And yet I propose to reveal her to herself as a weak,
vain creature, and that her fair seeming is like a
pasteboard castle that the breath of flattery can
destroy. By Jove, I half hope I won't succeed, and
yet to satisfy myself I shall carry the test to the
utmost limit.”

In her absorbed search for nuts, Annie had
approached the trunk of the tree, and was stooping
almost at Gregory's feet without noticing him.
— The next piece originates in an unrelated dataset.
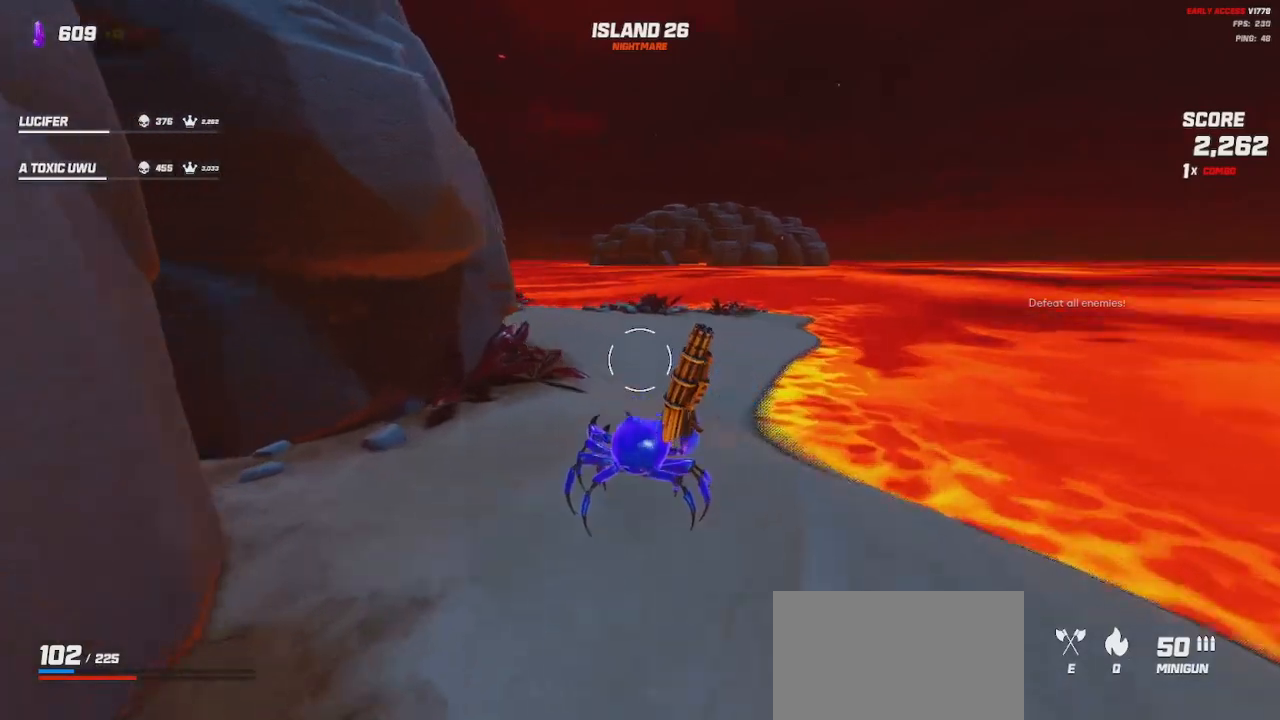
{"keys": ["d", "shift", "w"], "mouse": [], "events": [[117, "d", "down"], [117, "space", "up"]]}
Suddenly
she turned up a burr whose appearance so
interested her that she stood up to examine it, and
then became conscious of his intent gaze.

“There you stand,” she said, “cool and superior,
criticising and laughing at me as a great overgrown
child.”

“If you had looked more closely you would have
seen anything rather than cool criticism in my face.
I wish you could tell me your secret, Miss Walton.
What is your hidden connection with nature that her
strong, beautiful life flows so freely into yours?”

“If I told you you would not believe me.”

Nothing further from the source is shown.